(DATA FOR REVIEW begins)

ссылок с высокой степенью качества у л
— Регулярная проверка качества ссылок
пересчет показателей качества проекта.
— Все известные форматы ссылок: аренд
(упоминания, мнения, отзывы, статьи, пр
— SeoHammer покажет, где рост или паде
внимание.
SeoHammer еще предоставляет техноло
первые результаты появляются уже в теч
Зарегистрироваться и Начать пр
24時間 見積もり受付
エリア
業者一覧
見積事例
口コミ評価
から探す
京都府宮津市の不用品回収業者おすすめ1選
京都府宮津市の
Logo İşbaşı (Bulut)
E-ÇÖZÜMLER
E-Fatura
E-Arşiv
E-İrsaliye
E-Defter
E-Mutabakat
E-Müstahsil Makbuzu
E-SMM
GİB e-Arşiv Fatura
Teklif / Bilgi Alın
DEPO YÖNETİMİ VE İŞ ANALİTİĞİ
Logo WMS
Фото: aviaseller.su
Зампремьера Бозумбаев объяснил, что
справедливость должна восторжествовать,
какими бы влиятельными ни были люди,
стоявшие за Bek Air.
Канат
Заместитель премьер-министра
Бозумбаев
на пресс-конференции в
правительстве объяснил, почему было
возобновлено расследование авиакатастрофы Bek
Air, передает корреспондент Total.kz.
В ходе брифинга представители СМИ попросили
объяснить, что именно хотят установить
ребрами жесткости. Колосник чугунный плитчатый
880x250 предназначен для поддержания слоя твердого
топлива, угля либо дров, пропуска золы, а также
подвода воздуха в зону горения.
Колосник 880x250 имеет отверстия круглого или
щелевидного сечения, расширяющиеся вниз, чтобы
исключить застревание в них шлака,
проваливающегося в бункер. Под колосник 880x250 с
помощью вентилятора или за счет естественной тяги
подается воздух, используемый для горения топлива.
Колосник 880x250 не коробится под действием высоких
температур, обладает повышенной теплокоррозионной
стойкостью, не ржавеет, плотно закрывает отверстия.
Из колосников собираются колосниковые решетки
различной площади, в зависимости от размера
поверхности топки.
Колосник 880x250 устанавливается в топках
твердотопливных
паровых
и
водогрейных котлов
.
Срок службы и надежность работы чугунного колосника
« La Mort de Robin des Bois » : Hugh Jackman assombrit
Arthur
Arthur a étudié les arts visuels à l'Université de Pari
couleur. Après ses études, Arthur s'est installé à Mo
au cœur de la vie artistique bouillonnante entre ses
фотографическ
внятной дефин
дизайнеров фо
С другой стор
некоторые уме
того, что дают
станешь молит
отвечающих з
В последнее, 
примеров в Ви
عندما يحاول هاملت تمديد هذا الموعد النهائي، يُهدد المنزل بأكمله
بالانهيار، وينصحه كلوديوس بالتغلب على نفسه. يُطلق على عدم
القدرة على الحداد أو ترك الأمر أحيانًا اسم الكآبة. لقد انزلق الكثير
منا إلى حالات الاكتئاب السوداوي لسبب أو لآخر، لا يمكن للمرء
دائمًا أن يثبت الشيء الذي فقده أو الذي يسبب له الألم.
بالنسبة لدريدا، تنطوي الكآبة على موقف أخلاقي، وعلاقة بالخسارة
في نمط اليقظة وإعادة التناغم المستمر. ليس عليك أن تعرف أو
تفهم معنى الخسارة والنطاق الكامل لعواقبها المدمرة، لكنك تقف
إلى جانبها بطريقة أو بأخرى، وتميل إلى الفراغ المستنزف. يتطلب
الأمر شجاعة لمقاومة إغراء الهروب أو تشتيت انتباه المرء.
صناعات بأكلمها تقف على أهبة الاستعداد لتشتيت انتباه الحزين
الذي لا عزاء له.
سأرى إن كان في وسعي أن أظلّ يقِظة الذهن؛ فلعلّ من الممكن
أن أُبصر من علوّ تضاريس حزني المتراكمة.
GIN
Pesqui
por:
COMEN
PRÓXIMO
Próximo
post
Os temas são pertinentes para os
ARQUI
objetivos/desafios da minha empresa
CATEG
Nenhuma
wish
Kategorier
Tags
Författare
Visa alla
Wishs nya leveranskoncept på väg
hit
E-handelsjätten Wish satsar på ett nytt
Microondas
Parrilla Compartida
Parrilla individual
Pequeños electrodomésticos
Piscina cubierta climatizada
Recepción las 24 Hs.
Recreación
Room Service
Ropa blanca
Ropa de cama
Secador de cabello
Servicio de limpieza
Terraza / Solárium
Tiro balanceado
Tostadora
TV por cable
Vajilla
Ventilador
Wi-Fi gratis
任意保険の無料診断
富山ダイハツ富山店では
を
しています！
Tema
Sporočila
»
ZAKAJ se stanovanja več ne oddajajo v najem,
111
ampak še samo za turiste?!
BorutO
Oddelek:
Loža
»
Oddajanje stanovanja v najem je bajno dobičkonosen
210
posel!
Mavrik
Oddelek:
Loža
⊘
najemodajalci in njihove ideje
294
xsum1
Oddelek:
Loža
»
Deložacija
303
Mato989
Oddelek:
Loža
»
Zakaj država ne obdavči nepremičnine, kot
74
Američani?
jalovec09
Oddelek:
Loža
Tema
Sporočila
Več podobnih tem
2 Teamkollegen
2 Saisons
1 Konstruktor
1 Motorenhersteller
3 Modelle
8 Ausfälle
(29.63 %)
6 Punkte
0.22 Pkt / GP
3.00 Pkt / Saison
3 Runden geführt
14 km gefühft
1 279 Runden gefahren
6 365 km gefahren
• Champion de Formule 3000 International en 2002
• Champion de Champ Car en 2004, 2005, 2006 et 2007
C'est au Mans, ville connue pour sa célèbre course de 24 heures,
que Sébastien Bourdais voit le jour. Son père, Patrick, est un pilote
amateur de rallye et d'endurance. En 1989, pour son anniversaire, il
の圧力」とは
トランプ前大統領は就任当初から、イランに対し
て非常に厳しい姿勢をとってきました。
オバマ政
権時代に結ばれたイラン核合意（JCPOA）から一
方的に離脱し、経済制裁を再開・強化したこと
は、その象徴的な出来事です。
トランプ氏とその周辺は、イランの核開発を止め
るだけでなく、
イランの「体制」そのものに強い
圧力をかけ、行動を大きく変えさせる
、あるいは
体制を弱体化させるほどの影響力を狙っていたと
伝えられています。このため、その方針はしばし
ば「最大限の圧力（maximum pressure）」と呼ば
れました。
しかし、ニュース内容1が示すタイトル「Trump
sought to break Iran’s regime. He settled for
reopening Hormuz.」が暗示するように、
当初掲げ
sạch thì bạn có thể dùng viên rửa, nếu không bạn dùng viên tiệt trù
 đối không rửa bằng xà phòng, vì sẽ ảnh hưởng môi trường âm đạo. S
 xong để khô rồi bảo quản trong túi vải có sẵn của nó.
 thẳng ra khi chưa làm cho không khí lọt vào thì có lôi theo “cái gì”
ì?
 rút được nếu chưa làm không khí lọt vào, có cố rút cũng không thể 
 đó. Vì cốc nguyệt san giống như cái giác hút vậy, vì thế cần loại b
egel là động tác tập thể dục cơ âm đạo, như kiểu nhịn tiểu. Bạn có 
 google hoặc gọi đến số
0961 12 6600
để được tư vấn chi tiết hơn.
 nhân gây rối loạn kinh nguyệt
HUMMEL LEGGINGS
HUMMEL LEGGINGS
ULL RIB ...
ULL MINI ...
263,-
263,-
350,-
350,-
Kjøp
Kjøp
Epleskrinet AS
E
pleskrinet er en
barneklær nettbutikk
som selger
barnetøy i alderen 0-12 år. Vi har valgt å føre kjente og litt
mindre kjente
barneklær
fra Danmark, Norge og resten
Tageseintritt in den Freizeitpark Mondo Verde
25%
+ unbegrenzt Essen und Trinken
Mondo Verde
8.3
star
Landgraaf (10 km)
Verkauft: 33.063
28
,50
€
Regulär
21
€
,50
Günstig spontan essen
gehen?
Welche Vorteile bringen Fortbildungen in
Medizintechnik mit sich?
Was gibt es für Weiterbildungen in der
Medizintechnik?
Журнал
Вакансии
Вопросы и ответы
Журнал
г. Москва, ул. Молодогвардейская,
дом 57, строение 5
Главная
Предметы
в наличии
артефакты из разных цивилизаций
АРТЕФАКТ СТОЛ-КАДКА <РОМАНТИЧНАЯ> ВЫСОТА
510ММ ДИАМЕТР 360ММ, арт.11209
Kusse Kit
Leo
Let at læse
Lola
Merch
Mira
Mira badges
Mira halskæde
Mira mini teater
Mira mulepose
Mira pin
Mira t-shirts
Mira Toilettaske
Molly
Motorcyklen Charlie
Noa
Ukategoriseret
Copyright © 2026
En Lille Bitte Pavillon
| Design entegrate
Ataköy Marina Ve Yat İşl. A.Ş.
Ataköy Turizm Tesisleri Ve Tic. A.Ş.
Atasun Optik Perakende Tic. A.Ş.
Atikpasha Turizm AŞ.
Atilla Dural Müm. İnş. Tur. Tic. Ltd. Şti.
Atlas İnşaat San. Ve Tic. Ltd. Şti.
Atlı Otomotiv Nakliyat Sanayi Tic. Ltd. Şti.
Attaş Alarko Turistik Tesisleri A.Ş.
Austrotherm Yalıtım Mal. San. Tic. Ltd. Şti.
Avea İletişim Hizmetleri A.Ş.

(DATA FOR REVIEW ends)

● **EXERCISE DIRECTIONS**: Looking at the records above, in how many lines does the word "отверстия" occur? Reply with the number alone.

● **SOLUTION FOR THIS EXERCISE**: 2